In the movie The Matrix, the fight scenes slowed down to an impossible level, so you could see every single movement. I’d always thought when movies slowed it was for the viewer’s benefit, a chance to see all of the action in perfect detail. What I hadn’t known, what I wish I’d never learned was the fact that it happened in real life.

As soon as I heard the sound on the front porch, I slammed my hand over Trix’s mouth and dragged her away from the window toward her bedroom door. Once I knew she would be quiet, I let go over her mouth and lifted her up into my arms and squeezed her tight. Her little body was trembling in fear, but there was no time for me to comfort her, except to make small noises in my throat as I rubbed her back and hurried across the hallway.

My mind raced.

In a split second, I remembered that the front door was locked. Dragon always locked it when he left. It didn’t matter if Casper was on the front porch or not. He always locked it. It was an assurance of at least a couple more seconds of time.

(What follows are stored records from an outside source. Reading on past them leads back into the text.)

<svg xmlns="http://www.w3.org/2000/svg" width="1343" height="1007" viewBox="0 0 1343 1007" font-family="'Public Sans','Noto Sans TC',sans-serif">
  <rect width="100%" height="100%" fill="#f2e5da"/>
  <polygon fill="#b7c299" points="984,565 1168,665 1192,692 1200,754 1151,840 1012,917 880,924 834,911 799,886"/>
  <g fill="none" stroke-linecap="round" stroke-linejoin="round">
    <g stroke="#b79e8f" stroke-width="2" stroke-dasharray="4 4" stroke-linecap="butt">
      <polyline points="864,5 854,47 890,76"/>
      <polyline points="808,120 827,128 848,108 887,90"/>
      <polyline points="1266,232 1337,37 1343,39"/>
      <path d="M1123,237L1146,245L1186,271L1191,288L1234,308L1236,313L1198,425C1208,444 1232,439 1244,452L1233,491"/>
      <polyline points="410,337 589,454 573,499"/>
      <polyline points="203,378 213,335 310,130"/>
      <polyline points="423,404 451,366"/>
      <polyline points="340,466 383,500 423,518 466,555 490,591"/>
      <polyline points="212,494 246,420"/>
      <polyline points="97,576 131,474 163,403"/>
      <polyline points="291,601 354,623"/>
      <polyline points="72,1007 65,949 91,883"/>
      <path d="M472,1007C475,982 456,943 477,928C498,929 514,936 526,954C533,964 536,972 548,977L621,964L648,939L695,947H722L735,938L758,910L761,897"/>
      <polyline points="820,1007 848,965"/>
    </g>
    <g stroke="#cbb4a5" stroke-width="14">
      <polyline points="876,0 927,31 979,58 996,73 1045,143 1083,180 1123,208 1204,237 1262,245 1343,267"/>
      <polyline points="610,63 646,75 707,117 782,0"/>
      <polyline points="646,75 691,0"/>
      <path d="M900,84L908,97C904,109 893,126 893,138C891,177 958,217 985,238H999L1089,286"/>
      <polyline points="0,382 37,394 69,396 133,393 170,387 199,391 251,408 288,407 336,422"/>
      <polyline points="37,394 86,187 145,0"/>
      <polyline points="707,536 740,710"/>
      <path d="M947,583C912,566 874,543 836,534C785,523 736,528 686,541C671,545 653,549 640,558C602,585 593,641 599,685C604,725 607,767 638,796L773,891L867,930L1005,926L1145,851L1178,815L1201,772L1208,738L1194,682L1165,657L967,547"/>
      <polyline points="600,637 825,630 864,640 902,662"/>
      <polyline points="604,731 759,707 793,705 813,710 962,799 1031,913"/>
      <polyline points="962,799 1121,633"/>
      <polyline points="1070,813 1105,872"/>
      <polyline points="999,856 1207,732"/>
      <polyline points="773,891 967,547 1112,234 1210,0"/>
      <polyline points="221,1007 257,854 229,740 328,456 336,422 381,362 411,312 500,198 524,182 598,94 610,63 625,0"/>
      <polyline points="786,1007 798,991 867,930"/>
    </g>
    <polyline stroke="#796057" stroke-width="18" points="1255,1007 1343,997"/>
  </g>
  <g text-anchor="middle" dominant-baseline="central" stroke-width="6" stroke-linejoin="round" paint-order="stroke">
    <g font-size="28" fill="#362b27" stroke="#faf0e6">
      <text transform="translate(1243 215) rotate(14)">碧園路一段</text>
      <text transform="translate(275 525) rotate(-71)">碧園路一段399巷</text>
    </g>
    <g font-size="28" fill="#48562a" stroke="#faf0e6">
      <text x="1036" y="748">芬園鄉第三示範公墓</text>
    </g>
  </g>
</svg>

I carried Trix into my room, knowing I had less than a minute before Tony shot the deadbolt and got inside. I could hear the beat of my heart in my ears as I set Trix down in front of the open window next to our bed. I was glad that Dragon hadn’t gotten around to fixing the screen even though we’d had a fight about it the day before. He slept really warm. This meant that without air conditioning in our room, we had to sleep with the window open, or we’d both wake up in a pool of sweat. I had bitched that he was letting bugs in, which he was, and he’d told me to stop bitching because he killed all the damn bugs anyway, so it wasn’t like I had to do anything.

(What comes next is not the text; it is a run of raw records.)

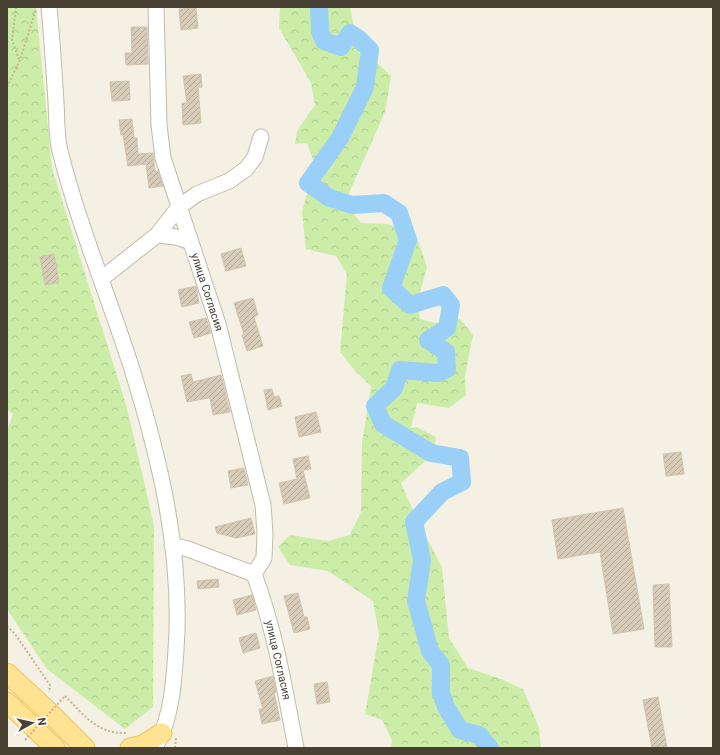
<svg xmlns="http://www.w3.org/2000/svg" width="720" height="755" viewBox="0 0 720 755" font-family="Roboto,sans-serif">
<defs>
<pattern id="forest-crowns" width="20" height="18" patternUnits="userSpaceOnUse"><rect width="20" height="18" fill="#cceda8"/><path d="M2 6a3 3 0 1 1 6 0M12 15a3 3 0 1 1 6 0" fill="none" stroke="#b1cc91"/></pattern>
<pattern id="building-hatch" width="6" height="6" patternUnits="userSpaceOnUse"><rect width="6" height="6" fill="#d7ccb9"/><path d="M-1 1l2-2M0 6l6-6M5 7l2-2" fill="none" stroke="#b0a797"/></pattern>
</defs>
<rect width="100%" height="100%" fill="#f4f0e4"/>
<path fill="url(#forest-crowns)" d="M 7,7 L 36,7 L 52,168 L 127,408 L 154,525 L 153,707 L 125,729 L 47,669 L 7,609 L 7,431 L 13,414 L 7,410 Z
M 280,7 L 350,7 L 359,53 L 372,58 L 391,76 L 385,112 L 345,202 L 361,223 L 387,224 L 415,232 L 427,267 L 417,303 L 420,319 L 435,323 L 460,319 L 473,335 L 465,376 L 466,395 L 449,408 L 417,403 L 411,428 L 416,427 L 436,437 L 433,454 L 401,483 L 418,521 L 442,567 L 449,638 L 468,668 L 501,679 L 523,689 L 539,728 L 541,748 L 391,748 L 392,740 L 382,720 L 365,714 L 379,634 L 373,601 L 328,571 L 290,565 L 278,547 L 290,535 L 328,541 L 350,535 L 361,512 L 362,443 L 371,386 L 357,373 L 340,352 L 347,274 L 336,256 L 306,249 L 302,212 L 315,165 L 307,143 L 295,144 L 297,131 L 315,105 L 311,83 L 279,28 Z"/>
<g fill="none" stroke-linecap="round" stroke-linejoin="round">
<path stroke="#9acff8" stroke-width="18" d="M 319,7 L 320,32 L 324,41 L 341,47 L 350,33 L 359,39 L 370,50 L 365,87 L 340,138 L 308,183 L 330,198 L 352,205 L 384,203 L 399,213 L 408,240 L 391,288 L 410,305 L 443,295 L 451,305 L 447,328 L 428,340 L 446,352 L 447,369 L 438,373 L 400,370 L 394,388 L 375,406 L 383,424 L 431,453 L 460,458 L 462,482 L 442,492 L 414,522 L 422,560 L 416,601 L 430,651 L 441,665 L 441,693 L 446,707 L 460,730 L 479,735 L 490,748"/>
</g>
<path fill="url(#building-hatch)" stroke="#d2c4ab" d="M 196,8 L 198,28 L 181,30 L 179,9 Z
M 131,27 L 147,27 L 148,64 L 126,65 L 125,53 L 132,53 Z
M 201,74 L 202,87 L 198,88 L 201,123 L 183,125 L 182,103 L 187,103 L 183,76 Z
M 129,81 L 130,100 L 112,101 L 110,82 Z
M 132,119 L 134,138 L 137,138 L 138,154 L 153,153 L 155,171 L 158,171 L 163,186 L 149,188 L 146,164 L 128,166 L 123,135 L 121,135 L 119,120 Z
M 241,248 L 246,266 L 226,271 L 221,254 Z
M 54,254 L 59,282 L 45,285 L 40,257 Z
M 196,286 L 199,303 L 182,307 L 178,290 Z
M 253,298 L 258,315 L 254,317 L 263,346 L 247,351 L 242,335 L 244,334 L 234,303 Z
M 206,318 L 211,333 L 194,338 L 189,322 Z
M 191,374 L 193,382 L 221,375 L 230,412 L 213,415 L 210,398 L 208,398 L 187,402 L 181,376 Z
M 272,389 L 274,397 L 279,396 L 282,406 L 268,410 L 264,390 Z
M 316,412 L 321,432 L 299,437 L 295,417 Z
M 681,452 L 684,474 L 666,476 L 663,454 Z
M 308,456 L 311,469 L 303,470 L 310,498 L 284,504 L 279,483 L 297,479 L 293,459 Z
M 244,468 L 248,485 L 231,488 L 228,471 Z
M 623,508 L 644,629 L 613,634 L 600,552 L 558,559 L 552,520 Z
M 251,518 L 255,534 L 236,538 L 217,533 L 215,527 Z
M 218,579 L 219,587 L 198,589 L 197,581 Z
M 669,584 L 672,647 L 655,647 L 653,585 Z
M 298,593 L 304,617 L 307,617 L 310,629 L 294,633 L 284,596 Z
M 252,595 L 256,610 L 237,615 L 233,600 Z
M 256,633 L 260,648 L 243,653 L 239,638 Z
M 273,676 L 276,692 L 274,693 L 280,720 L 262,724 L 259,709 L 263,709 L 255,681 Z
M 327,682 L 330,702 L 317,704 L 314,684 Z
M 658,697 L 667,748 L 652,748 L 643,700 Z"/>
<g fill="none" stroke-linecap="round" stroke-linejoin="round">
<defs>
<path id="minor" d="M 49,7 C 52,38 54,70 56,102 C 57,117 56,135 60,151 C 78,223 107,292 130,363 C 159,455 183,552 176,650 C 174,680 172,714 158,742
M 156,7 L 159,125 L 163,158 L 218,324 L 263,505 L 265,533 L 264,558 L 254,574 L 188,549 L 172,545
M 157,235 L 176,237 L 191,242
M 101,279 L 157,235 L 179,207 L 197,194 L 229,181 L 246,169 L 255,157 L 261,137
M 254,574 C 275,630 285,690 296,748"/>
<path id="major" d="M 7,673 L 48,711 L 85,748
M 7,702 L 55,748
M 130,748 L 143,745 L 162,733"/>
</defs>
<use href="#minor" stroke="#c3bba9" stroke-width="17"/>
<use href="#major" stroke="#f0c656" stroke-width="21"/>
<path stroke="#c4b596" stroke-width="2" stroke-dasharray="2 2" stroke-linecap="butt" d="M 16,7 L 12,40 L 19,59
M 7,87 L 20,60 L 36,9
M 7,626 L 15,634 L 50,685 L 49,692
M 65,696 C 84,715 97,734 126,733
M 175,748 L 176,738"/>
<use href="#minor" stroke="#fff" stroke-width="15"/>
<use href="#major" stroke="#ffe392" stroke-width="19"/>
<path stroke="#c4b596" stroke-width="2" stroke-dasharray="2 2" stroke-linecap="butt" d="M 25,740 L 65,696"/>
</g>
<g text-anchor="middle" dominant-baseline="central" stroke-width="3.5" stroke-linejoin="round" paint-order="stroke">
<g font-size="11" fill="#474033" stroke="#fff">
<text transform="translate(207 292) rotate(72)">улица Согласия</text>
<text transform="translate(278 660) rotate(77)">улица Согласия</text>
</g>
</g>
<rect width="720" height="755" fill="none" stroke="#474033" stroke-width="16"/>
<g transform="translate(32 723) rotate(82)" stroke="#ffffff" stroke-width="3" paint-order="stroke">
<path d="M0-3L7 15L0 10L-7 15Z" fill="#474033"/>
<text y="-6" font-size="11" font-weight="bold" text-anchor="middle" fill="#474033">N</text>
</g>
</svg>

Fortunately, this meant that the window was completely open to the outside, and it was only about six feet off the ground.

Every mother plays the what-if game. What if a car ran over my child, and I had to lift it off her? What if my house got broken in to, and I had to hide my child somewhere? Where would I hide her? What if my car crashed into a river? How would I get my child to the surface? What if there was a national emergency? How would I keep my child safe? What if? What if? What if?

My what-if was happening.

I’d thought about it. Of course I’d thought about it. I’d had escape plans hatched in my head since before we’d left Tony. They’d changed depending on where we were, but they were always there in the back of my mind. What if? What if? What if?

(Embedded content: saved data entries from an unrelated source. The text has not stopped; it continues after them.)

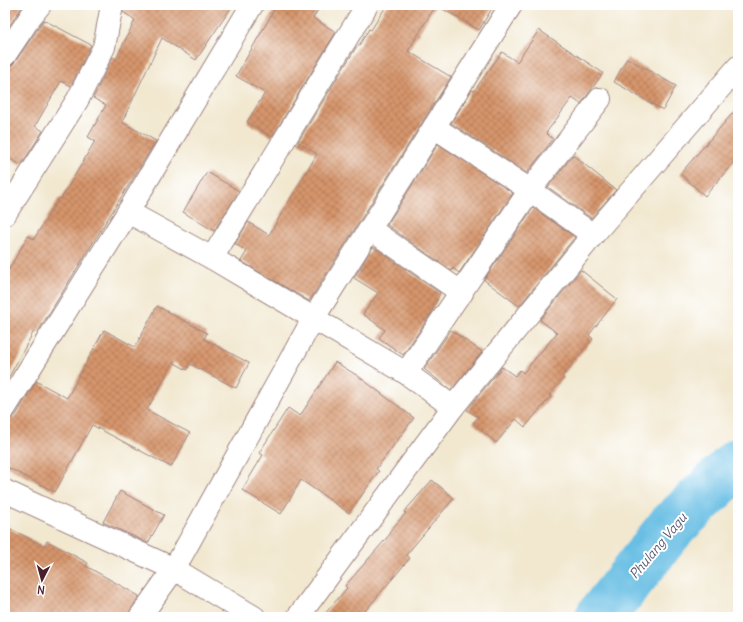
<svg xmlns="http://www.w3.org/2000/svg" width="743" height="622" font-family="Delius,sans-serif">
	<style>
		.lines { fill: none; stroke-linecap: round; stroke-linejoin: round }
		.river { stroke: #67bee4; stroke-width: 50 }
		.building { fill: url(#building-cross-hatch) }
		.street-casing { stroke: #9e847e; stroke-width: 24 }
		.street { stroke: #fff; stroke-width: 22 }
		.labels { text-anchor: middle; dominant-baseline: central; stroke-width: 4; stroke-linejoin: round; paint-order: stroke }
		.water-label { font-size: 13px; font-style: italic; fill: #54576c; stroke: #fff }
	</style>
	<defs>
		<pattern id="building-cross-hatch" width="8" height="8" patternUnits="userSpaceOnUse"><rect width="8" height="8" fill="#d6956c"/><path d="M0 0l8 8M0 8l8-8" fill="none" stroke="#b07959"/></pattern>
	</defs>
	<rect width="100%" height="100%" fill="#fff"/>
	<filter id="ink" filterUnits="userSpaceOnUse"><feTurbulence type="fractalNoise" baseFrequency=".025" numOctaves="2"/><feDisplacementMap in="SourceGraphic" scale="8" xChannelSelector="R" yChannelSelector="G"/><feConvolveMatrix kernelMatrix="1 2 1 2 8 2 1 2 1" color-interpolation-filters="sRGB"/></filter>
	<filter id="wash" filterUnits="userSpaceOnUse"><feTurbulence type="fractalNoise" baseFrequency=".012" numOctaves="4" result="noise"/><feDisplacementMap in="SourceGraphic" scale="16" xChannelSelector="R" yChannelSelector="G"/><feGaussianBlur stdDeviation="0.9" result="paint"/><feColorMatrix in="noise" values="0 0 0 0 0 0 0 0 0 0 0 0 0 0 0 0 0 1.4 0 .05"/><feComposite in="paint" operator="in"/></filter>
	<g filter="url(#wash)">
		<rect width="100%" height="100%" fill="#f2e8d0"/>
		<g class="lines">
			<!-- river -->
			<polyline class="river" points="600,617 672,526 738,463"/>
		</g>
		<g id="blocks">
			<!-- building -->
			<g class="building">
				<polygon points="5,5 18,5 22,7 5,32"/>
				<polygon points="124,5 233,5 196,60 162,38 122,122 156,141 37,333 34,331 5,384 5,276 28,236 34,239 59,198 61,199 95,141 88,137 106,105 93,98 113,57 116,59 135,20 123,12"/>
				<polygon points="277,5 321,5 313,18 336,32 272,137 247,122 265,93 236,76"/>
				<polygon points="387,5 436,5 408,51 451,77 309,301 241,261 247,251 235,244 248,222 269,235 317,154 298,142 357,46 358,47 369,29 371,30"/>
				<polygon points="436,5 494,5 479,30"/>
				<polygon points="44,20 91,45 71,86 61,81 35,126 43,131 21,165 5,156 5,67 11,66 15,62"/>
				<polygon points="539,30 603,73 581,104 572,98 546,133 553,139 527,173 451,123 472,90 474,91 502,52 517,62"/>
				<polygon points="627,58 676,86 663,110 614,82"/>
				<polygon points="738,107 738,157 705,196 680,174"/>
				<polygon points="438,144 513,193 459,273 453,268 452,271 387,225"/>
				<polygon points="573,155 616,190 591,218 548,187"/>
				<polygon points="207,172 239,191 214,231 183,212"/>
				<polygon points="533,208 575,237 519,306 484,280"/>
				<polygon points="373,247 440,293 430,315 403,355 379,338 385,330 363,314 378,293 354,278"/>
				<polygon points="581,270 617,299 589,335 593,339 562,376 564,378 549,395 551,396 525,427 516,419 496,443 473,423 478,417 467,410 502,367 515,376 520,370 523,373 557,333 540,320"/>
				<polygon points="157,306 207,333 204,339 249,363 236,388 190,364 187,370 173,362 147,410 190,433 171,467 92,425 55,492 5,466 5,420 11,419 16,415 36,381 67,398 104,330 135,347"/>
				<polygon points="451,330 482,352 451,390 424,369"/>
				<polygon points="335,362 358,376 414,418 376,469 379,471 349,513 301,480 281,514 242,490 263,455 259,453 288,408 300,416"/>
				<polygon points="432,480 454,498 406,555 410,558 360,617 322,617 347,588 345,586 391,533 389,532 406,513 404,512"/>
				<polygon points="120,491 164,515 148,543 103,522"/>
				<polygon points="5,526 44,546 47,541 88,563 86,566 139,596 127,617 5,617"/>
			</g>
		</g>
	</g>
	<g filter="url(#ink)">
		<use href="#blocks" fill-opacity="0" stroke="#9e847e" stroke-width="1"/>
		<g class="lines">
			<defs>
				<g id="street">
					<polyline points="5,55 31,16 40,5"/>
					<polyline points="434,127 530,190 593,235"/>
					<polyline points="128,212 212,258 406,373 453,407"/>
					<polyline points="5,214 78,99 104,47 112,5"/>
					<polyline points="370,229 462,293"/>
					<polyline points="212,258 367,5"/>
					<polyline points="406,373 530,190 600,99"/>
					<polyline points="5,408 128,212 252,5"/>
					<polyline points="5,491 174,569 254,617"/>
					<polyline points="140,617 174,569 313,319 511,5"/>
					<polyline points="298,617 453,407 593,235 738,67"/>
				</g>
			</defs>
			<!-- street casing -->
			<use href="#street" class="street-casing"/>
			<!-- street -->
			<use href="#street" class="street"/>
		</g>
	</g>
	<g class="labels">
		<!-- water labels -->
		<g class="water-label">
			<text transform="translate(658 546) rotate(-50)">Phulang Vagu</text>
		</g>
	</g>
	<!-- margin -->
	<rect width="743" height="622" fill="none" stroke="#fff" stroke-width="20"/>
	<!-- north arrow -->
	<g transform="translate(42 580) rotate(186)" stroke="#ffffff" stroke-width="3" paint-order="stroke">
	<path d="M0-3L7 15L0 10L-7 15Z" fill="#4a1f2b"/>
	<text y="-6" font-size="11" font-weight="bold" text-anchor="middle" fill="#4a1f2b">N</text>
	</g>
</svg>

How would I keep her safe?

Doing the thing you know is best doesn’t make it any less scary. I was terrified as I kissed the silent tears on her face, memorizing her. I knew I had only seconds before Tony made it in the door, so I quickly explained to her what I needed her to do. I grabbed the sides of her face with one hand, so she knew I meant business, and then I started to speak quickly and quietly.

“I’m going to drop you out the window.” I shook my head at her as she whimpered. “You’ll be fine, baby. It’s not very far. As soon as you hit the ground, you start running for the clubhouse. Do you understand me, Trix?”

She sobbed as I jerked her once and then kept on with my directions. “You DO NOT stop. Understand? I don’t care what you see. I don’t care if you step on a rock. I don’t care if you’re afraid. KEEP GOING. You absolutely do not stop until you get to Papa, Gramps, or Vera. Do you understand?”

The heartbeat in my ears was growing louder by the second, and I was terrified that Tony was going to barge in, and all this would be for nothing.

“I love you to the moon,” I told her fiercely as I propped her on the window ledge, kissing her once on the lips. I heard the gun go off again as I leaned out the window as far as I could, pried her arms from around my neck, and dropped her to the grass.

“Run, baby! Go!” I whispered urgently.

I had only a moment to make sure she was okay and running before I spun around and walked toward the bedroom door. I made it all the way into the hallway before I saw him. He was standing in the living room at the end of that hall, looking around in disgust. I’d known it was him, but the shock of actually seeing him after all that time must have caused me to make a noise because he immediately swung the gun in my direction.